Wednesday, 18 March 2009

Carl Sagan: The Demon Haunted World – Science as a Candle in the Dark

I have read several articles recently highlighting the rise of scepticism here in the UK. While I’m sure scepticism is something that’s always been with us in some guise or other, there certainly seems to be a recent growth of sceptical thinkers forming a more coherent movement. I see much of the foundations of this modern skeptism in America, with three key architects: James Randi, Michael Shermer and Carl Sagan. While Randi has been writing books and exposing charlatans since the early70’s and Shermer has been publishing the Skeptic magazine and various books, Sagan, to my mind, was the key mover in popularising real science, and I’m sure still would be if he was still with us today. I see this book in particular, originally published in 1995, as one of the cornerstones of the modern skeptical movement, so I expect you’ve read it already.
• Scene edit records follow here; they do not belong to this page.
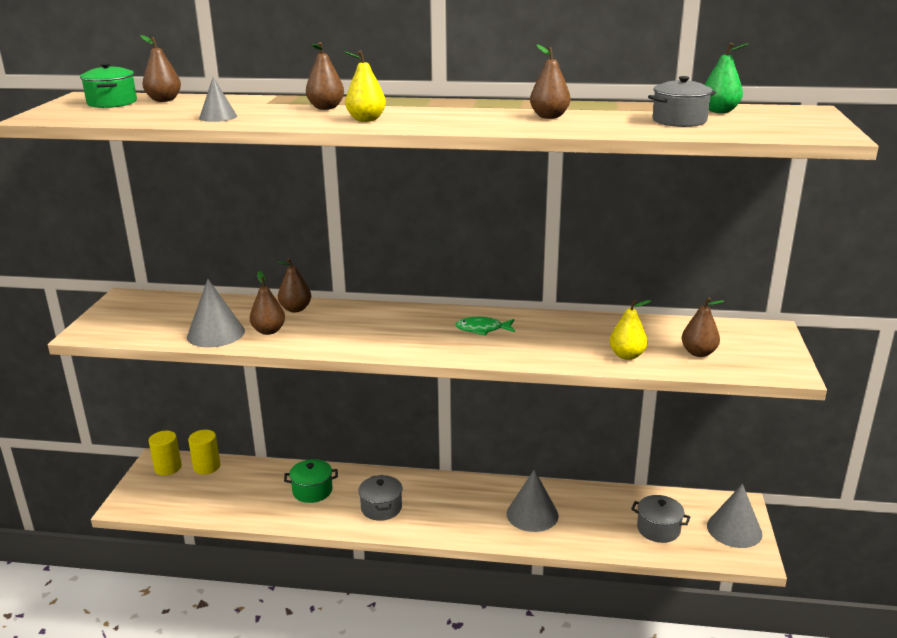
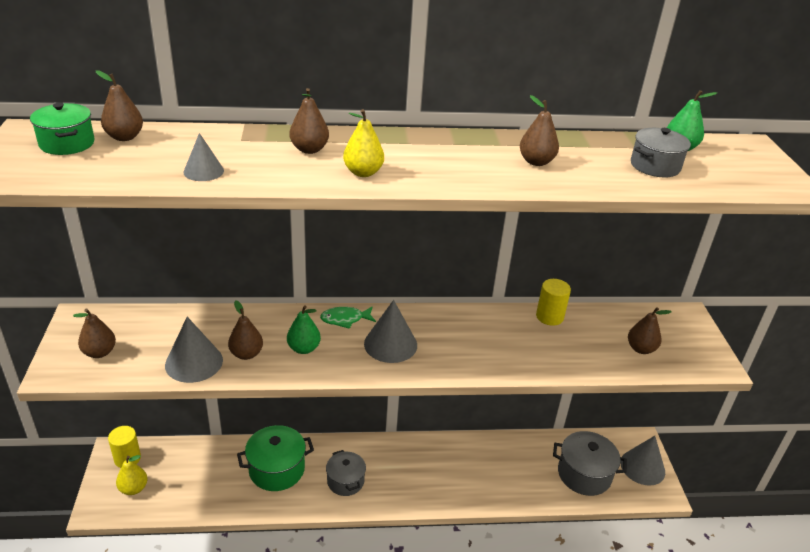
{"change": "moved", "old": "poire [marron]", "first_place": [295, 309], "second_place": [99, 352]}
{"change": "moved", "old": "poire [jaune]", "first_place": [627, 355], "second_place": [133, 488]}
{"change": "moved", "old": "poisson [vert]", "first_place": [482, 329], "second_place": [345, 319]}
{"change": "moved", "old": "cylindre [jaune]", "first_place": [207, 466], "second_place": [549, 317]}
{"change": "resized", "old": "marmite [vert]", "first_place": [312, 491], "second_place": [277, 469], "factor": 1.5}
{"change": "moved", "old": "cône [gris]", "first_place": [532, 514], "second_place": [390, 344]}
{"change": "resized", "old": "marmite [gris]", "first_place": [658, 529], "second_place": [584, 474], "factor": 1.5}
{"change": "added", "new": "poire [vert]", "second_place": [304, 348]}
I can really think of no other popular science writer who so effectively communicates the sense of awe and wonder in the universe and enthuses his readers to understand the universe through the critical eyes of reason and rationality as Carl Sagan.
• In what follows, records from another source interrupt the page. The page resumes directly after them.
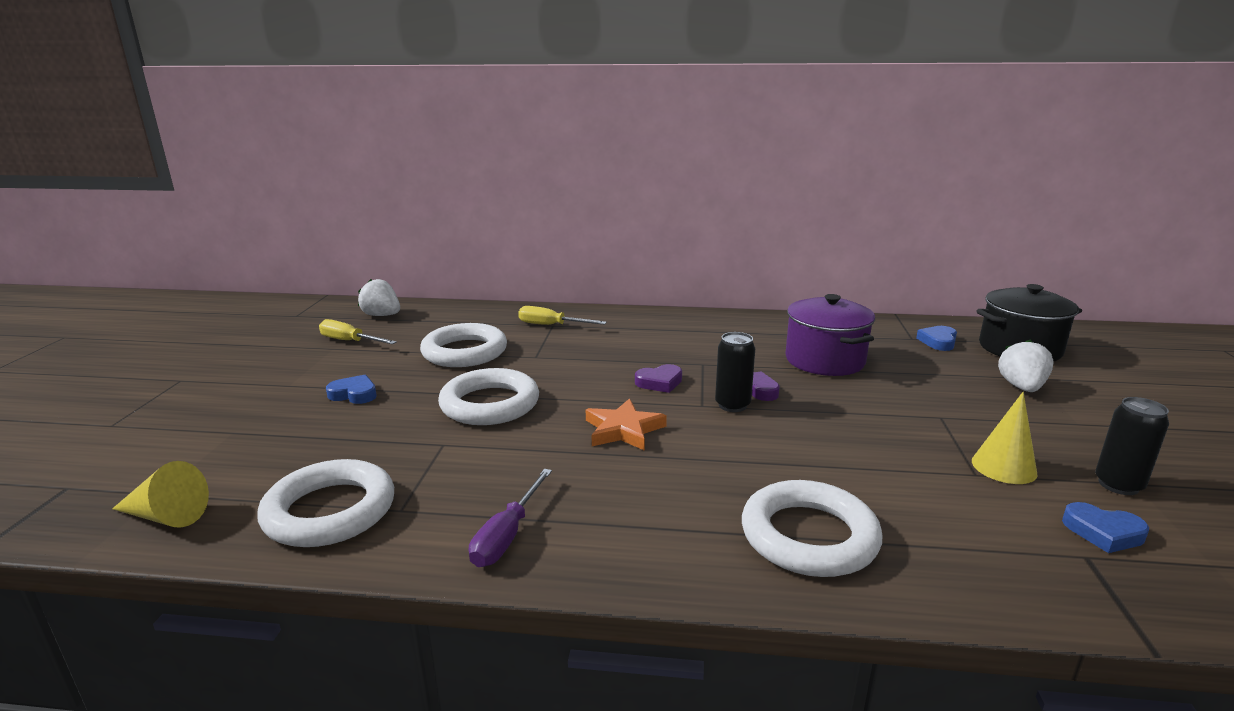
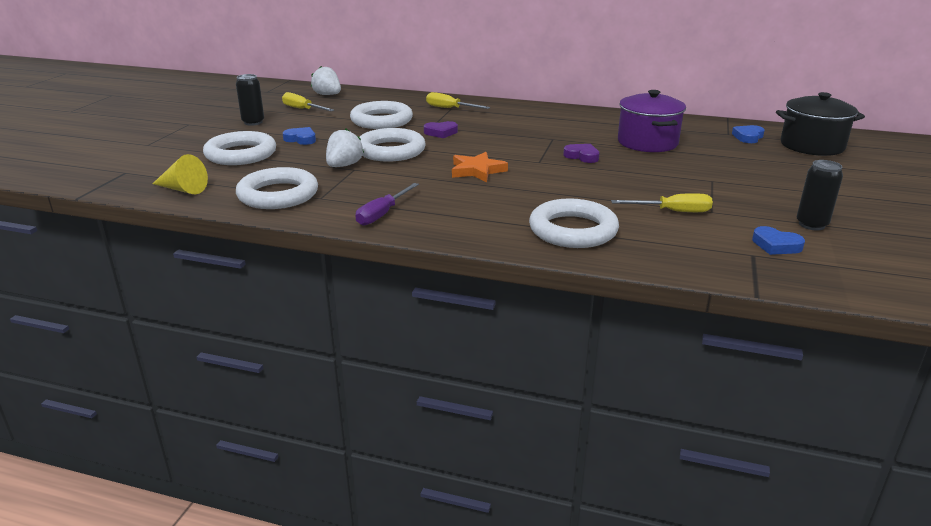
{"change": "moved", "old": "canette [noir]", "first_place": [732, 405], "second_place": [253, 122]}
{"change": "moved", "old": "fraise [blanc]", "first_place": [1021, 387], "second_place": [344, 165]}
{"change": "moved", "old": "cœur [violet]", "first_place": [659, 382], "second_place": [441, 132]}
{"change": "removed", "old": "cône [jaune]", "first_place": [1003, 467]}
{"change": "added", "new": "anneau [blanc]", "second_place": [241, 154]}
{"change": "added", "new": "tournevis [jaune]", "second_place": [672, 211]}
However, I fear that the lines between science and pseudoscience maybe somewhat blurred in many people’s minds. Purveyors of alternative medicines and old fashioned quacksalver’s have often employed scientific sounding jargon to try and add an air of credibility to their snake oil. Conversely, genuine science is often misrepresented by sensationalist headline grabbing journalists keen to jump on the band wagon with ill-founded stories such as the MMR vaccination scare. Phrases like “scientifically tested” now seem less in vogue than claims of “natural” or “organic”. Added together with vendors of paranormal and new age beliefs, it’s hardly surprising that the layman doesn’t know who or what to believe and which claims are genuinely based in scientific fact.

Sagan starts out with an anecdote to illustrate the confusions people have between science and pseudoscience. He tells the story of a taxi driver taking him to the airport who recognised him as “the science guy of the TV”. Wishing to take advantage of his scientifically minded passenger, the driver proceeded to ask a number of questions, all of which turned out be founded on misinformation and popular myths perpetuated by the media and modern culture and confused with real science.

In this book Sagan aims to show what is real and what is not, not by listing his fixed interpretation of the truth like a religious text, but by equipping us with the tools and methods to go away and work it out for ourselves.

Sagan takes us through a number of beliefs with no credible scientific evidence to support them including UFO’s, ESP, faith healing, astrology, mediums, superstitions, religious beliefs, reincarnation and psycho-kinesis. Each one is critically examined and scrutinised in an open minded way with no preconceptions determining the outcome. However, for each extraordinary claim he demands extraordinary evidence and for each of the above, none is forthcoming.

“The Demon Haunted World” provides us with a “Baloney detection kit” which consists of methods such as independent confirmation of facts, peer reviewed papers and the use of Occam’s razor. The “Baloney Detection Kit” also includes ways of recognising common fallacies of logic and rhetoric. Once versed in these fallacies it becomes easy to see the flaws and weaknesses in certain arguments supporting various bogus claims. I’ll not go through these logical fallacies here, but the SGU have produced a great summary list and explanation of the top 20 here.

Sagan also spends some time explaining how science actually works. Over the years I have gradually learnt the difference between the scientific body of knowledge I was taught at school and the scientific method. I no longer see science as a collection of fixed laws, rules and formula’s, I see it as a method for understanding the universe. Sagan clearly explains the scientific method from the formulisation of hypothesis through to widely accepted theories. He explains that even though our current scientific understanding may one day be refined, merged or updated they are the nearest approximations to the truth, and quite possibly the most precious thing we have.

When reading authors like Dawkins and Sagan I have to be very careful not to step in to the trap that Sagan clearly alerts us to in this book. It would be all too easy to blindly accept the arguments of their writing based purely on the respect they have gained. If I was however to do this I would hopefully be drowned out by a chorus of skeptics trilling: “Argument from Authority”.